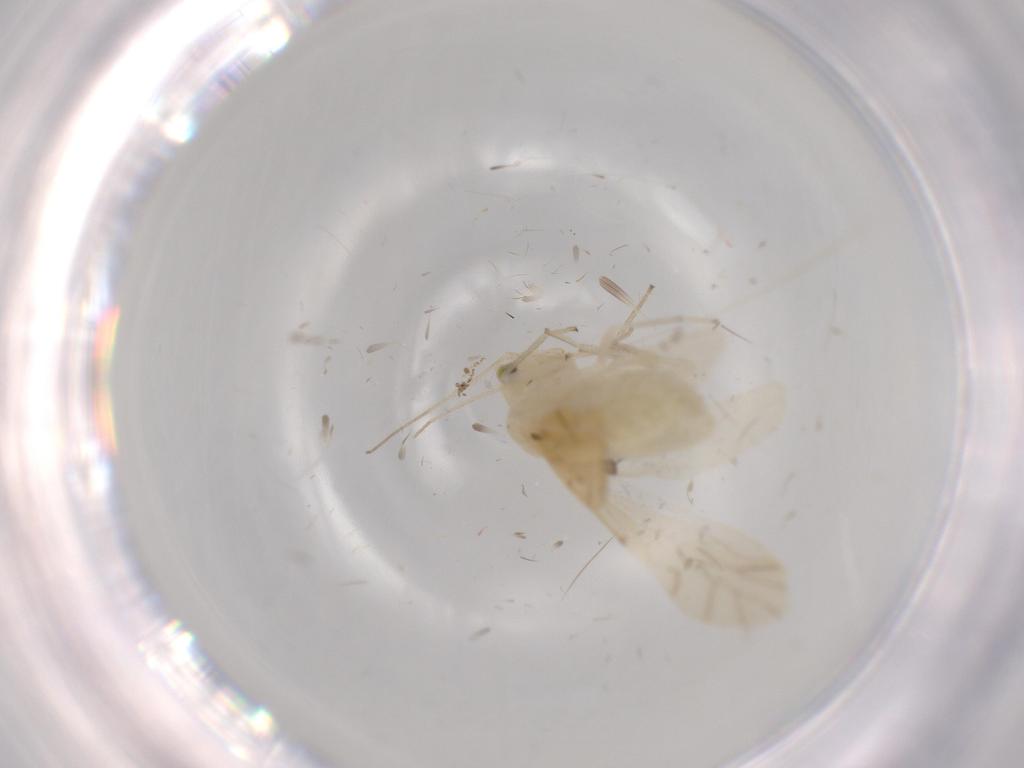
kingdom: Animalia
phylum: Arthropoda
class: Insecta
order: Psocodea
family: Caeciliusidae
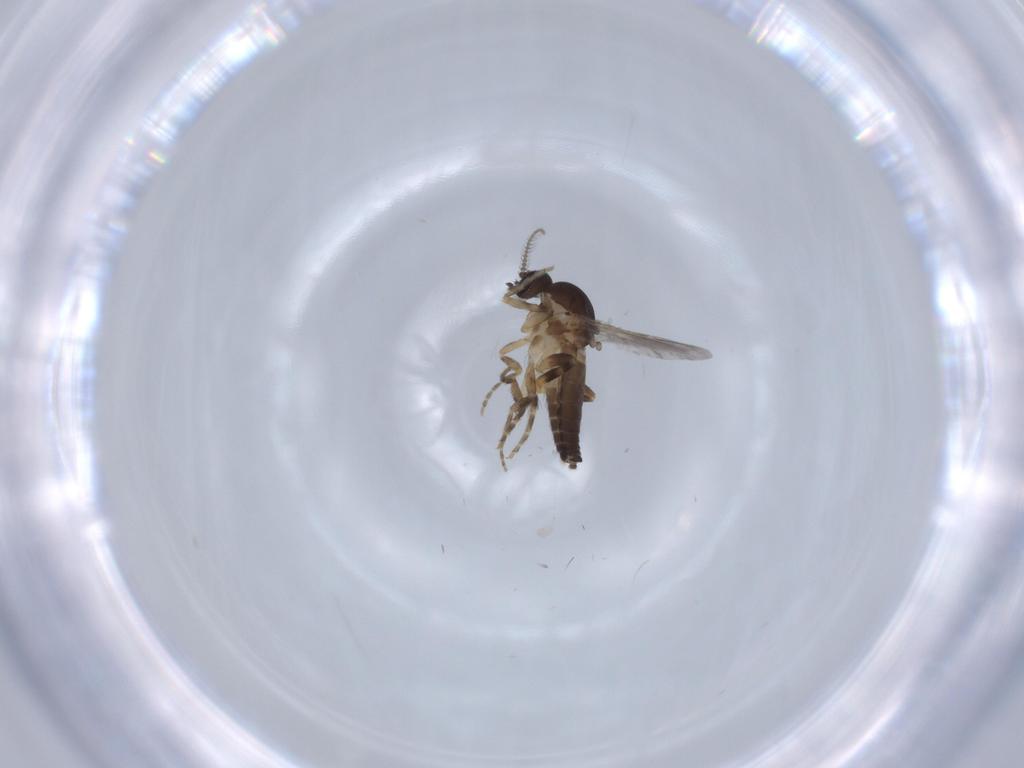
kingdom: Animalia
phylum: Arthropoda
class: Insecta
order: Diptera
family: Ceratopogonidae
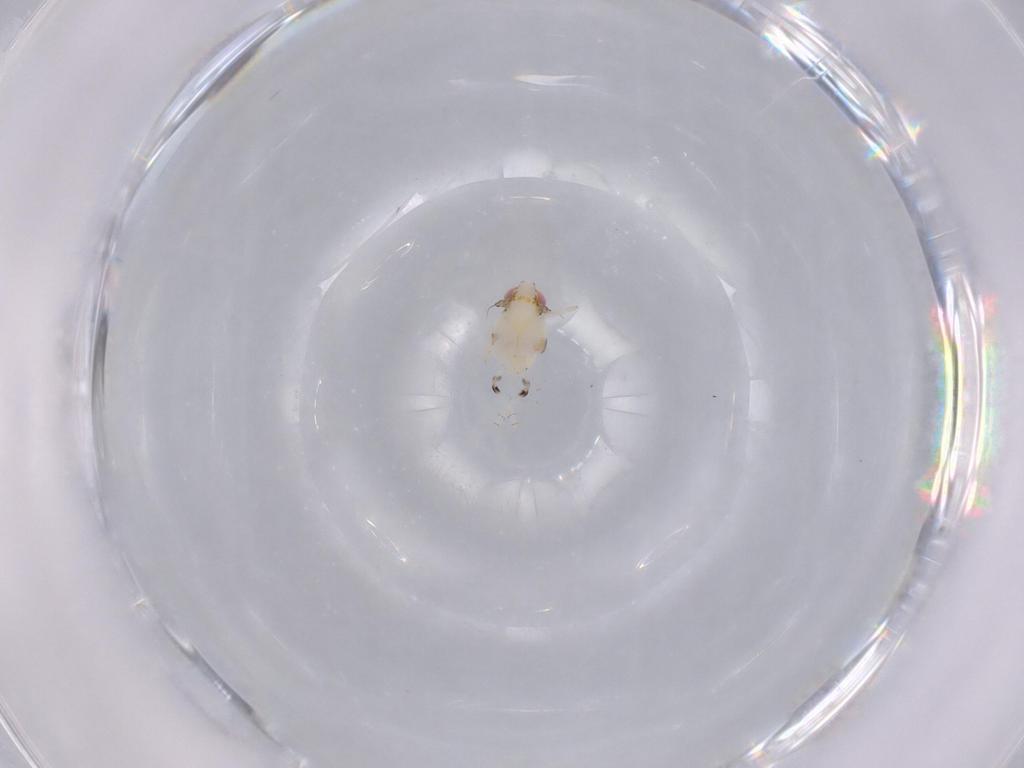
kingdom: Animalia
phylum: Arthropoda
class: Insecta
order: Hemiptera
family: Nogodinidae
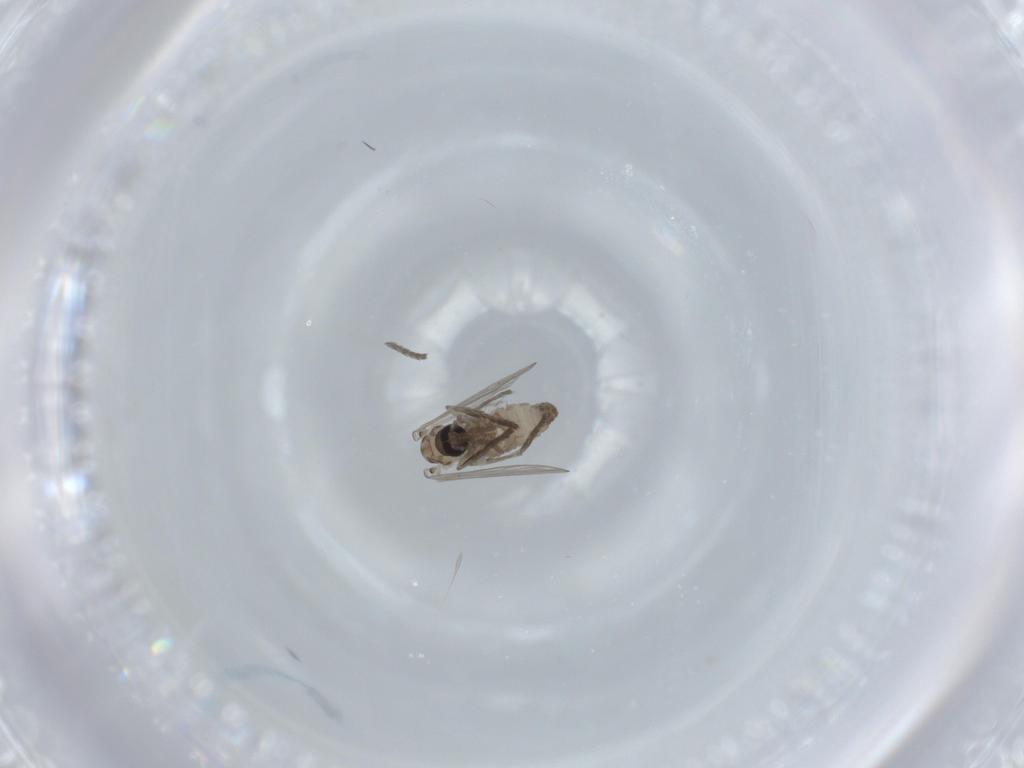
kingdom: Animalia
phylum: Arthropoda
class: Insecta
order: Diptera
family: Psychodidae
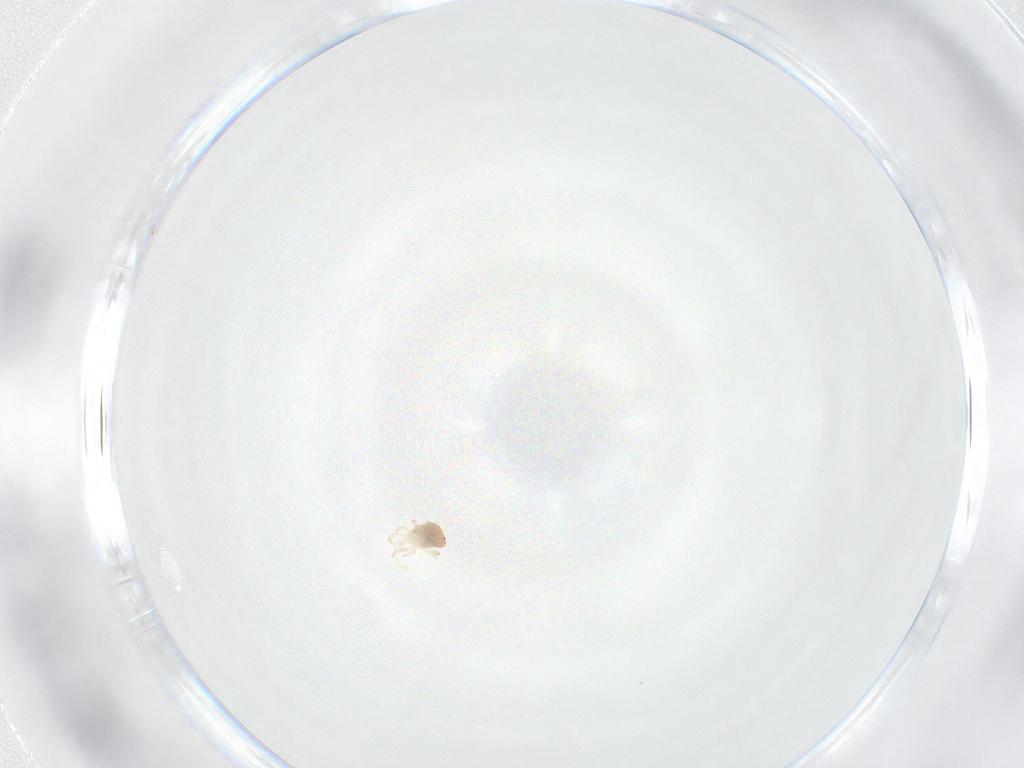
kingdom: Animalia
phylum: Arthropoda
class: Arachnida
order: Mesostigmata
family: Zerconidae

________________________________________

DO THIS → Recast all of the data above as a JSON list of strings with one string per line. Leave out blank lines and the pictures.

FULL SOLUTION →
[
  "kingdom: Animalia",
  "phylum: Arthropoda",
  "class: Insecta",
  "order: Psocodea",
  "family: Caeciliusidae",
  "kingdom: Animalia",
  "phylum: Arthropoda",
  "class: Insecta",
  "order: Diptera",
  "family: Ceratopogonidae",
  "kingdom: Animalia",
  "phylum: Arthropoda",
  "class: Insecta",
  "order: Hemiptera",
  "family: Nogodinidae",
  "kingdom: Animalia",
  "phylum: Arthropoda",
  "class: Insecta",
  "order: Diptera",
  "family: Psychodidae",
  "kingdom: Animalia",
  "phylum: Arthropoda",
  "class: Arachnida",
  "order: Mesostigmata",
  "family: Zerconidae"
]